Building an ETL out of Spotify API and a weekly summary email. I built a program that extracts data from my Spotify Account with Spotipy. Specifically, I am interested in extracting my listening history. I then transform the data using python to clean it up, create unique identifiers, and load it into a Postgresql database. The loading piece of the ETL is a Postgresql database that is on my local machine. From there I utilized SQL to query the data and python to automate a weekly email that gets sent to my email giving a summary of my Spotify listening for that week. I built the metrics in that email utilizing SQL. The metrics are similar to the seen in Spotify Wrapped.
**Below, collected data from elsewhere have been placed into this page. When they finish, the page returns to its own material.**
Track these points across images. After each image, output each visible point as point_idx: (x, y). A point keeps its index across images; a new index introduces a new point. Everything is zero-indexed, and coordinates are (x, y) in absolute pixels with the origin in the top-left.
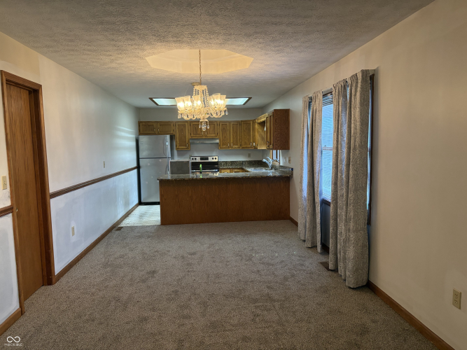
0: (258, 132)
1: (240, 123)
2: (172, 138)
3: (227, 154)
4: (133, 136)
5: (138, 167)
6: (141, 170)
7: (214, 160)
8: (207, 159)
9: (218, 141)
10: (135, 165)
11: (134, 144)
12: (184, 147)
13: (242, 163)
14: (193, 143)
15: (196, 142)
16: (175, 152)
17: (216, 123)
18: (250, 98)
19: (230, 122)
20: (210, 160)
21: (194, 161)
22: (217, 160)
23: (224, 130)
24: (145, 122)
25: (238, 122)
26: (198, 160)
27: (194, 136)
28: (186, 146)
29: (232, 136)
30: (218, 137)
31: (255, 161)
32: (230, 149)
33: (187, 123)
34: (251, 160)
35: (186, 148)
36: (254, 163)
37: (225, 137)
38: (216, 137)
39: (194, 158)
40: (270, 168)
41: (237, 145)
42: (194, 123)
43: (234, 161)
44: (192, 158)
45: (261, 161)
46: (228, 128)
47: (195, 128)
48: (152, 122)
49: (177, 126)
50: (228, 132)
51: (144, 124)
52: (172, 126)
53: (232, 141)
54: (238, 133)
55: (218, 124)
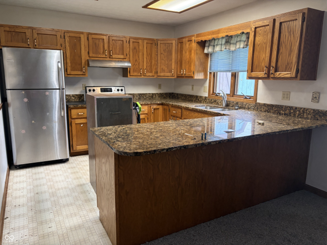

I extracted data out of the Spotify API using this endpoint to get the 50 most recently played tracks. The result of calling this endpoint is a dictionary which I will then take and create multiple dataframes after cleaning it up a bit first. Spotify has great documentation and great examples on their website for their API. You can my code for this in this file.
I extracted the Spotify data using Python so transforming the data with Pandas was a natural progression. I also performed some basic checks on the data within the code. There was an extremely necessary step was to create a unique record id for each track that was played. I don't want to pull in the same track that was played at the same time in the database as that would be a duplicate but we would want to have duplicate tracks in our database because you can listen to a track more than once. I created a new value for each track that combined Spotify's ID for the track and the time that I played the track. I converted the date-time of the song played to the UNIX timestamp version so creating an ID with it was simpler. You can not play more than one song at a time on a single Spotify account so this was good logic to implement. To prepare the data for loading I implemented two different data structures (List of Dictionaries and Dictionaries of Lists), I go into more detail in the code. I then transform those data structures into a dataframe to do some cleaning around the date-time datatypes, created the unique identifier for each song, and prepare to load into the Postgresql Database. The code for this step is in this file.
I created a database on my computer using Postgresql to store all of the Spotify data that I am ingesting with this ETL process. I created three tables and the sql code for the creation of these tables can be found with this file. To load the data into Postgresql I use the pandas method .to_sql to load the data into a temporary table and then insert into the final database from the temporary table after making sure the unique track did not exists already. The code for this can be found in this file. Here is a picture of the database schema
I utilized SQL to get the data from my Postgresql and create the metrics I needed for my weekly summary email. The metrics in this email are similar to Spotify Wrapped yearly roundup. A lot of the SQL skills needed to do this were creating Views, Joins, Case When, and Subqueries. The SQL utilized to generate these metrics can be found in this file. Additionally, I put these queries into functions to simlify the process of running them each week. I then utilized Python to take the resulting metrics from SQL and format them in a weekly email to myself, this code can be found in this file.
I utilized Apache Airflow to create two DAG's to schedule the data pipeline and the weekly email that goes out. I ended up creating two seperate DAG's to complete this and the DAG python code can be found in the these files ETL and Email.